By Debbie Emery – Radar Reporter
Assange took refuge at the embassy on June 19 to avoid extradition from the UK to Sweden, where he faces questioning over assault and rape claims, which he denies, and Ecuador has since offered protection citing fears that his human rights would be violated.
“The government of Ecuador, faithful to its tradition of protecting those who seek refuge in its territory or in its diplomatic missions, has decided to grant diplomatic asylum to Julian Assange,” announced Foreign Minister Ricardo Patiño, in a news conference in the Ecuadorean capital of Quito on Thursday, reported the New York Times.
“There are indications to presume that there could be political persecution,” and that Assange would not get a fair trial in the United States and “could face the death penalty there,” he added. He also accused the UK of making an “open threat” to enter its embassy to arrest the political activist and of conducting an “explicit type of blackmail.”
Assange, 41, described the asylum as a “significant victory” and warned the British foreign office that “Things will get more stressful now.”
The Wikileaks creator is now protected from British arrest but only on Ecuadorean territory, leaving him vulnerable if he tries to head to an airport or train to leave the UK for Ecuador. Patiño said he hoped Britain would permit Assange to leave the embassy — a request Britain has rejected, saying it has a binding, legal obligation to extradite him to Sweden and if he steps foot outside the embassy he will be arrested.
“Harboring of alleged criminals or frustrating the due legal process is not a permitted function of diplomats under the Vienna convention,” said Britain’s Foreign Secretary, William Hague.
The native of Queensland, Australia hit the headlines in 2010 when his controversial website () released more than 250,000 classified U.S. Documents online, many of which contained sensitive information about other world leaders, raising the ire of government officials worldwide.

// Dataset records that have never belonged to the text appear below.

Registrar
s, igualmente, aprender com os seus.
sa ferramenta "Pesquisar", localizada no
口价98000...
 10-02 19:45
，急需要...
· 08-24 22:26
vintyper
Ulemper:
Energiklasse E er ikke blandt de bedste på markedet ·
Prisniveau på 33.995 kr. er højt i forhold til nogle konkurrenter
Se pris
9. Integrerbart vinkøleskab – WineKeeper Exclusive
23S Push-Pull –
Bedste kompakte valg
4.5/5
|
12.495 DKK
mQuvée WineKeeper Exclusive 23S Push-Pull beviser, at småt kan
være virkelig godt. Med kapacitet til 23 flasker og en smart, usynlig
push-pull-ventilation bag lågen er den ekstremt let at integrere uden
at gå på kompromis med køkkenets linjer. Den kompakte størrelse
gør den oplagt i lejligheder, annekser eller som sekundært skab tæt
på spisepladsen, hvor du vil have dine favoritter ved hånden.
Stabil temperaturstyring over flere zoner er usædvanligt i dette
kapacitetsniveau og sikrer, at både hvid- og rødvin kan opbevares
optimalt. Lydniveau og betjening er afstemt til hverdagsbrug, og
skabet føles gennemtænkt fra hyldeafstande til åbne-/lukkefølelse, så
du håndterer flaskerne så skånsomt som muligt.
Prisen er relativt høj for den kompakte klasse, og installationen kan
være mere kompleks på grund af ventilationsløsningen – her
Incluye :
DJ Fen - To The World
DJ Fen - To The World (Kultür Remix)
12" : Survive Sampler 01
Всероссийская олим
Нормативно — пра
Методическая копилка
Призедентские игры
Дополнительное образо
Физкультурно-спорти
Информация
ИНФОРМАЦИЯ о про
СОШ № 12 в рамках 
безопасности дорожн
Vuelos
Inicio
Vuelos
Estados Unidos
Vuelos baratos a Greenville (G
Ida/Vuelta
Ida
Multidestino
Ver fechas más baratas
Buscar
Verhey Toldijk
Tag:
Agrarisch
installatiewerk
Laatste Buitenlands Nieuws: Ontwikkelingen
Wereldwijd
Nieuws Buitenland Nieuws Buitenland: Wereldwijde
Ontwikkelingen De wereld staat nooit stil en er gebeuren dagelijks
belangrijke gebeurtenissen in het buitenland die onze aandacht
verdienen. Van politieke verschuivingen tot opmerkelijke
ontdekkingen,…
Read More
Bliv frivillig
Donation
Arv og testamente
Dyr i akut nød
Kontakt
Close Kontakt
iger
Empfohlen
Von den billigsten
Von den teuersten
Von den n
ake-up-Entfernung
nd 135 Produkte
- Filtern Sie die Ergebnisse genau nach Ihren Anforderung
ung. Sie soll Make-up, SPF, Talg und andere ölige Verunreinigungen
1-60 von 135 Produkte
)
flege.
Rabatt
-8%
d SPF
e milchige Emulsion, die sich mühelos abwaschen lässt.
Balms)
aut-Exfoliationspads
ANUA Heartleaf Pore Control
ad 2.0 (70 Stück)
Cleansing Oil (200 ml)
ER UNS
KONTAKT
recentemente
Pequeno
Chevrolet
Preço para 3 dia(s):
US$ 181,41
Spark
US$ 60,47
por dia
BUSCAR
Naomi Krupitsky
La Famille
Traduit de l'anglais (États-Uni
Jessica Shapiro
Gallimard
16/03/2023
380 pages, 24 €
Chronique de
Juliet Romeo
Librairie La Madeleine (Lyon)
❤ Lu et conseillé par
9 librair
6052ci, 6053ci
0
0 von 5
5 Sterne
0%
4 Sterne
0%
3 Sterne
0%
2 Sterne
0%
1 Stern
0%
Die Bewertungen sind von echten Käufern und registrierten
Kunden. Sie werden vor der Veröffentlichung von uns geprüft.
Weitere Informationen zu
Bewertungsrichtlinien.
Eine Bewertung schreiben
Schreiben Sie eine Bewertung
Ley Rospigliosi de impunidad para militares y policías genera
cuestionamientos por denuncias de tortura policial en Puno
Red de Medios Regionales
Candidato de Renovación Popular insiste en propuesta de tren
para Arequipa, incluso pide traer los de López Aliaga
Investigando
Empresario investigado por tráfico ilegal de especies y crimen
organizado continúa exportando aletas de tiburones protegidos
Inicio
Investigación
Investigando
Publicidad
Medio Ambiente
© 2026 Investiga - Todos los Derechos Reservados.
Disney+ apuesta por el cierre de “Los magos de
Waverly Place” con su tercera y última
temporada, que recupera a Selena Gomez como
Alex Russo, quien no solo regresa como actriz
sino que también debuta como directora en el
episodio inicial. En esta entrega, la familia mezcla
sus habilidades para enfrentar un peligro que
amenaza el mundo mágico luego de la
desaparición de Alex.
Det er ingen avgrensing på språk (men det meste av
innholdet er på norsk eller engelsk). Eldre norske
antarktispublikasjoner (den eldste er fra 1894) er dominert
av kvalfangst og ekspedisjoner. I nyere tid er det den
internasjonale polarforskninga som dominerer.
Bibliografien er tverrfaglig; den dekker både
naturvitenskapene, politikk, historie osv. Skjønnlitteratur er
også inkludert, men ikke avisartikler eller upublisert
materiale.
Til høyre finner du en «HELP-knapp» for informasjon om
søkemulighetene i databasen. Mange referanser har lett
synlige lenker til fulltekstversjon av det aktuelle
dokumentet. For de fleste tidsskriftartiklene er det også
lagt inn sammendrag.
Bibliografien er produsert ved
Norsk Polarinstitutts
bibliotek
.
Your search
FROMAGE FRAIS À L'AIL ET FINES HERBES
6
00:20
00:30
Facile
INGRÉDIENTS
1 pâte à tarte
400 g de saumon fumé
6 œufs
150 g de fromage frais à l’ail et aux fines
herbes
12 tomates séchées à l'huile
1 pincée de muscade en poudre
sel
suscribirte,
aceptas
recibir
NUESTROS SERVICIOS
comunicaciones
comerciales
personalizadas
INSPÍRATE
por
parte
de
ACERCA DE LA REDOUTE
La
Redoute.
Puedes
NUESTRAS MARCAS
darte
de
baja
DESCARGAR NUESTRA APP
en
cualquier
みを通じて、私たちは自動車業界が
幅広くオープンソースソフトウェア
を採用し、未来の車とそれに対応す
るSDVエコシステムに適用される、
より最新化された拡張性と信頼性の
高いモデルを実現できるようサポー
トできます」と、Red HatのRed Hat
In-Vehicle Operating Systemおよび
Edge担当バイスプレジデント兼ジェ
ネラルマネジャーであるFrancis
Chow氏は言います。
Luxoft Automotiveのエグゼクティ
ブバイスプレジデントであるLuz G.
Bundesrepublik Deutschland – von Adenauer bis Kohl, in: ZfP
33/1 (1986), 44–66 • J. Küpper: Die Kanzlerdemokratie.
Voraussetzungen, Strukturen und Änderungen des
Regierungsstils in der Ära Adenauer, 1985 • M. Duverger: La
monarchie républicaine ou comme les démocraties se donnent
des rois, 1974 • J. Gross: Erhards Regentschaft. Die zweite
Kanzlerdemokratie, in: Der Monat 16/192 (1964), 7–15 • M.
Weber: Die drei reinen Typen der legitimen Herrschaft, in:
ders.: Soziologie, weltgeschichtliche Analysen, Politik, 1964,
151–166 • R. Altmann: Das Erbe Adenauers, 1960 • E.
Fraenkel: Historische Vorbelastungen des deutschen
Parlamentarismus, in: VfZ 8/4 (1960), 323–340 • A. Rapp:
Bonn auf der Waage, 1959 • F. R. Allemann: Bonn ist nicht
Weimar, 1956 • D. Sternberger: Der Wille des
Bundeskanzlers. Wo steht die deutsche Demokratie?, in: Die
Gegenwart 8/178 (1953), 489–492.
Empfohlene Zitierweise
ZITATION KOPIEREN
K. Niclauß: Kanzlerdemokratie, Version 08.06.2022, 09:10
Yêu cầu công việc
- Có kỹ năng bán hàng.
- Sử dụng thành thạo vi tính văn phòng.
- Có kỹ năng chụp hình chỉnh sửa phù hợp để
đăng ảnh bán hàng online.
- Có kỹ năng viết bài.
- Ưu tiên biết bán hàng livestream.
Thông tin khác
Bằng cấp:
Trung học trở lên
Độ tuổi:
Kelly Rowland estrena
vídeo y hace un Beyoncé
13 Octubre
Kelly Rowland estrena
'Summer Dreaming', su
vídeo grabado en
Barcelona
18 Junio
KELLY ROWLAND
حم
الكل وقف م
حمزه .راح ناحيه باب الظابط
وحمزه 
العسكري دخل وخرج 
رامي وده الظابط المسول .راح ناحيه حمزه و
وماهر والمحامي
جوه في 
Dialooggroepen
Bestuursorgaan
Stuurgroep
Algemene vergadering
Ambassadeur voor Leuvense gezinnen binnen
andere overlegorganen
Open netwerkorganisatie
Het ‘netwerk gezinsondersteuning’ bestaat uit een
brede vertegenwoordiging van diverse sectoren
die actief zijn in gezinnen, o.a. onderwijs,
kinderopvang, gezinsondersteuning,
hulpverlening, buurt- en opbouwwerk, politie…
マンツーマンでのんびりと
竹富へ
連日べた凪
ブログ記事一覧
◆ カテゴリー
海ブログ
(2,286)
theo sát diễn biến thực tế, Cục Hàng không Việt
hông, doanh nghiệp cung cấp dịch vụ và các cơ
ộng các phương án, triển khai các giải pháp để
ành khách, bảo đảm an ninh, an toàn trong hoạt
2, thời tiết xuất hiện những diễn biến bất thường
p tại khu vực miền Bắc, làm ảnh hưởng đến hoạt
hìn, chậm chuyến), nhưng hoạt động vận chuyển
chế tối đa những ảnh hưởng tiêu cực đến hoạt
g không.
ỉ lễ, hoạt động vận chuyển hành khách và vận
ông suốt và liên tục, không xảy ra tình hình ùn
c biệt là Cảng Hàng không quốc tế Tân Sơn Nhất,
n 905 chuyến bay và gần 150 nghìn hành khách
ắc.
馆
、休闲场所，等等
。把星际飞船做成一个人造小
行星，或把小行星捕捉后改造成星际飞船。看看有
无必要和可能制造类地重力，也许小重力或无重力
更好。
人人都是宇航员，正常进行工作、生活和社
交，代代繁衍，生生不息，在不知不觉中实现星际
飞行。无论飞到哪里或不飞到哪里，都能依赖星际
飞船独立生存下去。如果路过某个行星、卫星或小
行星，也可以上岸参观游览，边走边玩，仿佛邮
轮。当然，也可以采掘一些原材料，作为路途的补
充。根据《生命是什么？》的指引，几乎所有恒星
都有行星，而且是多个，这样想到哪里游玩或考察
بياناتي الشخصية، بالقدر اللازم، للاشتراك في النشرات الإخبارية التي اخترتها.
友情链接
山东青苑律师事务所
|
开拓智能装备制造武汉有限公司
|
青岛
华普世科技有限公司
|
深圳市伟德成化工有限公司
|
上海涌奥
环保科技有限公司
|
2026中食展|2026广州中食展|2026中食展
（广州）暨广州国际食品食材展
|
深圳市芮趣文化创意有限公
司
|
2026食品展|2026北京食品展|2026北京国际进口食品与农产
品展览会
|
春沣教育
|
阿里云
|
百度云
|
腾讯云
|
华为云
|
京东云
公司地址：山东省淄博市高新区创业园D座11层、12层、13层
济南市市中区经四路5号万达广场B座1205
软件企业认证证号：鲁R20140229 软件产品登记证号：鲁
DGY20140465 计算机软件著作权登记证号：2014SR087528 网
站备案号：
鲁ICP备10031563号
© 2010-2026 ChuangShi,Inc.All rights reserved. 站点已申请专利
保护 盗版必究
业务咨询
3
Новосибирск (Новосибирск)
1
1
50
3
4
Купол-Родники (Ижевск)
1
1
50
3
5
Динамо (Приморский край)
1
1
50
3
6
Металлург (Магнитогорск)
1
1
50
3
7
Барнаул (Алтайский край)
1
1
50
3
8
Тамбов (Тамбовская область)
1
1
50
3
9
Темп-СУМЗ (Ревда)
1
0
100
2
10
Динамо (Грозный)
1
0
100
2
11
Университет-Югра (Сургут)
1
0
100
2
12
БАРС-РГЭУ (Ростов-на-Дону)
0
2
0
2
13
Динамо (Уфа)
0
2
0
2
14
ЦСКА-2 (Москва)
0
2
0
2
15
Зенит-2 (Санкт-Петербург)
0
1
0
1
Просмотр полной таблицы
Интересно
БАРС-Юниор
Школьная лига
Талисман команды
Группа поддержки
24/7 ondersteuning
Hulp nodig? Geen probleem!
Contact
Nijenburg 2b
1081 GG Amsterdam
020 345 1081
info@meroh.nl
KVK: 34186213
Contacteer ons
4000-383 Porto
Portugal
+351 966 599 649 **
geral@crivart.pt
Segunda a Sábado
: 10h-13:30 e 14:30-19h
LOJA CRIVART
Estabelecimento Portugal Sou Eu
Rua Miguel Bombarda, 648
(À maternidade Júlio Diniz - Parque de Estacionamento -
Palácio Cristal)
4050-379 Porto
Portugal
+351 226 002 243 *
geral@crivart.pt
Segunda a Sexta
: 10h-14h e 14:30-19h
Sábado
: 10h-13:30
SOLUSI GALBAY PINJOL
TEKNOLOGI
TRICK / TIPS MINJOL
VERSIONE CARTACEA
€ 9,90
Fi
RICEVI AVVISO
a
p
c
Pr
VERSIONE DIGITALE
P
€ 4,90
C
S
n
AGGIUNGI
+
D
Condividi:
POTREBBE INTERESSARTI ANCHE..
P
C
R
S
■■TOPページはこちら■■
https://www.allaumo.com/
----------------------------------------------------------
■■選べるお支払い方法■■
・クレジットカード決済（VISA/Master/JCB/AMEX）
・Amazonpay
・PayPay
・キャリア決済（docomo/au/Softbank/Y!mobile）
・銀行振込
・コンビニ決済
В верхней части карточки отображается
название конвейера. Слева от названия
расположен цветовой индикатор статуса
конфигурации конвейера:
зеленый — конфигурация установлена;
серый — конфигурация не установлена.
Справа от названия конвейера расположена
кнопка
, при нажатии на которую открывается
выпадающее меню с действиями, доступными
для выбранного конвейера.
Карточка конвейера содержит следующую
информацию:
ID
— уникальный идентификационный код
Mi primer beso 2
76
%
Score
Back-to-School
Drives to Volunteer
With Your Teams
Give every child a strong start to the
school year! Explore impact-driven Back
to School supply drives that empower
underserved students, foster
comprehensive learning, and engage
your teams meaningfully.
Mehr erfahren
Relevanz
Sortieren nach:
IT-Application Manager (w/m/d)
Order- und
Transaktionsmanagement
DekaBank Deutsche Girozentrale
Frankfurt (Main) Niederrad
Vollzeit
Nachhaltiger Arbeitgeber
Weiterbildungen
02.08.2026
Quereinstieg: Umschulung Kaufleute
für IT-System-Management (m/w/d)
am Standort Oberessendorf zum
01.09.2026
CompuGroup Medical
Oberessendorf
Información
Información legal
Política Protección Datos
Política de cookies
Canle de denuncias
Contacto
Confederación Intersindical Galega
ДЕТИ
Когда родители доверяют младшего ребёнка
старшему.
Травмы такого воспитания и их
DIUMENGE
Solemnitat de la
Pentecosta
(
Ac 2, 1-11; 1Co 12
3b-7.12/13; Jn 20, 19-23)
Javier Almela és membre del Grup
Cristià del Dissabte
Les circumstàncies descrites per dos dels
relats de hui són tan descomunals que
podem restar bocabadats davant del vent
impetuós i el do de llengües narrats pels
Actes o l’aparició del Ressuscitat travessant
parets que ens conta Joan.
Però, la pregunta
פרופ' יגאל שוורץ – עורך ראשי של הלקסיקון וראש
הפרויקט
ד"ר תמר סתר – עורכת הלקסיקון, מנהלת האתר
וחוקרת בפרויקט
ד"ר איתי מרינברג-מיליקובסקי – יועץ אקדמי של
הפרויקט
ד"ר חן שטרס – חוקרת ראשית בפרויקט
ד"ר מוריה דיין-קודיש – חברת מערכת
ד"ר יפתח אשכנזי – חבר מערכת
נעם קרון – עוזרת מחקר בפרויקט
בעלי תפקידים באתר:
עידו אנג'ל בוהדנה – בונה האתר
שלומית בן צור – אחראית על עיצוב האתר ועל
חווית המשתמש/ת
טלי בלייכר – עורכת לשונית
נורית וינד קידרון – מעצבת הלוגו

When founded in 2006, Wikileaks claimed its goal was “to bring important news and information to the public” by publishing classified documents of interest, particularly about the American war efforts in Afghanistan and Iraq.
“It was not Britain or my home country, Australia, that stood up to protect me from persecution, but a courageous, independent Latin American nation,” said Assange on Thursday after the announcement of his move to safety, reported BBC.co.uk.
“While today is a historic victory, our struggles have just begun. The unprecedented U.S. investigation against Wikileaks must be stopped.”